=== Input records ===

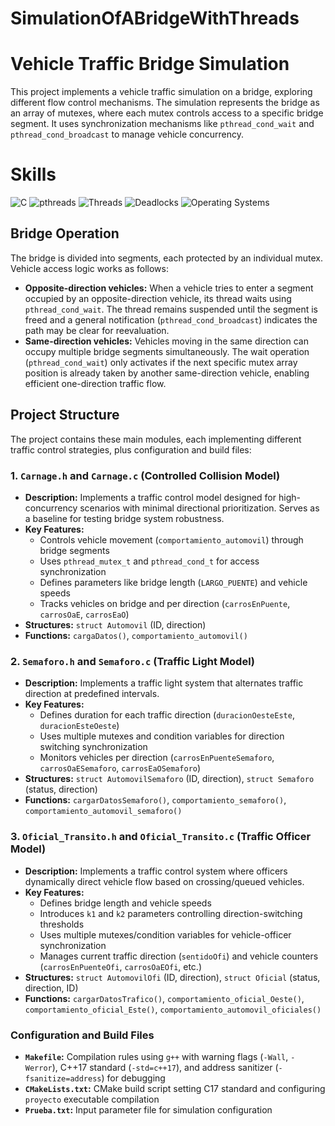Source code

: # SimulationOfABridgeWithThreads
# Vehicle Traffic Bridge Simulation

This project implements a vehicle traffic simulation on a bridge, exploring different flow control mechanisms. The simulation represents the bridge as an array of mutexes, where each mutex controls access to a specific bridge segment. It uses synchronization mechanisms like `pthread_cond_wait` and `pthread_cond_broadcast` to manage vehicle concurrency.

# Skills
![C](https://img.shields.io/badge/Language-C-00599C?style=for-the-badge&logo=c&logoColor=white)
![pthreads](https://img.shields.io/badge/Multithreading-p--threads-FF6F00?style=for-the-badge)
![Threads](https://img.shields.io/badge/Concept-Threads-9C27B0?style=for-the-badge)
![Deadlocks](https://img.shields.io/badge/Concept-Deadlocks-F44336?style=for-the-badge)
![Operating Systems](https://img.shields.io/badge/Topic-Operating%20Systems-3F51B5?style=for-the-badge&logo=linux&logoColor=white)


## Bridge Operation

The bridge is divided into segments, each protected by an individual mutex. Vehicle access logic works as follows:

* **Opposite-direction vehicles:** When a vehicle tries to enter a segment occupied by an opposite-direction vehicle, its thread waits using `pthread_cond_wait`. The thread remains suspended until the segment is freed and a general notification (`pthread_cond_broadcast`) indicates the path may be clear for reevaluation.
* **Same-direction vehicles:** Vehicles moving in the same direction can occupy multiple bridge segments simultaneously. The wait operation (`pthread_cond_wait`) only activates if the next specific mutex array position is already taken by another same-direction vehicle, enabling efficient one-direction traffic flow.

## Project Structure

The project contains these main modules, each implementing different traffic control strategies, plus configuration and build files:

### 1. `Carnage.h` and `Carnage.c` (Controlled Collision Model)

* **Description:** Implements a traffic control model designed for high-concurrency scenarios with minimal directional prioritization. Serves as a baseline for testing bridge system robustness.
* **Key Features:**
    * Controls vehicle movement (`comportamiento_automovil`) through bridge segments
    * Uses `pthread_mutex_t` and `pthread_cond_t` for access synchronization
    * Defines parameters like bridge length (`LARGO_PUENTE`) and vehicle speeds
    * Tracks vehicles on bridge and per direction (`carrosEnPuente`, `carrosOaE`, `carrosEaO`)
* **Structures:** `struct Automovil` (ID, direction)
* **Functions:** `cargaDatos()`, `comportamiento_automovil()`

### 2. `Semaforo.h` and `Semaforo.c` (Traffic Light Model)

* **Description:** Implements a traffic light system that alternates traffic direction at predefined intervals.
* **Key Features:**
    * Defines duration for each traffic direction (`duracionOesteEste`, `duracionEsteOeste`)
    * Uses multiple mutexes and condition variables for direction switching synchronization
    * Monitors vehicles per direction (`carrosEnPuenteSemaforo`, `carrosOaESemaforo`, `carrosEaOSemaforo`)
* **Structures:** `struct AutomovilSemaforo` (ID, direction), `struct Semaforo` (status, direction)
* **Functions:** `cargarDatosSemaforo()`, `comportamiento_semaforo()`, `comportamiento_automovil_semaforo()`

### 3. `Oficial_Transito.h` and `Oficial_Transito.c` (Traffic Officer Model)

* **Description:** Implements a traffic control system where officers dynamically direct vehicle flow based on crossing/queued vehicles.
* **Key Features:**
    * Defines bridge length and vehicle speeds
    * Introduces `k1` and `k2` parameters controlling direction-switching thresholds
    * Uses multiple mutexes/condition variables for vehicle-officer synchronization
    * Manages current traffic direction (`sentidoOfi`) and vehicle counters (`carrosEnPuenteOfi`, `carrosOaEOfi`, etc.)
* **Structures:** `struct AutomovilOfi` (ID, direction), `struct Oficial` (status, direction, ID)
* **Functions:** `cargarDatosTrafico()`, `comportamiento_oficial_Oeste()`, `comportamiento_oficial_Este()`, `comportamiento_automovil_oficiales()`

### Configuration and Build Files

* **`Makefile`:** Compilation rules using `g++` with warning flags (`-Wall`, `-Werror`), C++17 standard (`-std=c++17`), and address sanitizer (`-fsanitize=address`) for debugging
* **`CMakeLists.txt`:** CMake build script setting C17 standard and configuring `proyecto` executable compilation
* **`Prueba.txt`:** Input parameter file for simulation configuration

===

• Request:
With "like" as the search string, filter the records and return each line that has it.

• Exercise output:
This project implements a vehicle traffic simulation on a bridge, exploring different flow control mechanisms. The simulation represents the bridge as an array of mutexes, where each mutex controls access to a specific bridge segment. It uses synchronization mechanisms like `pthread_cond_wait` and `pthread_cond_broadcast` to manage vehicle concurrency.
    * Defines parameters like bridge length (`LARGO_PUENTE`) and vehicle speeds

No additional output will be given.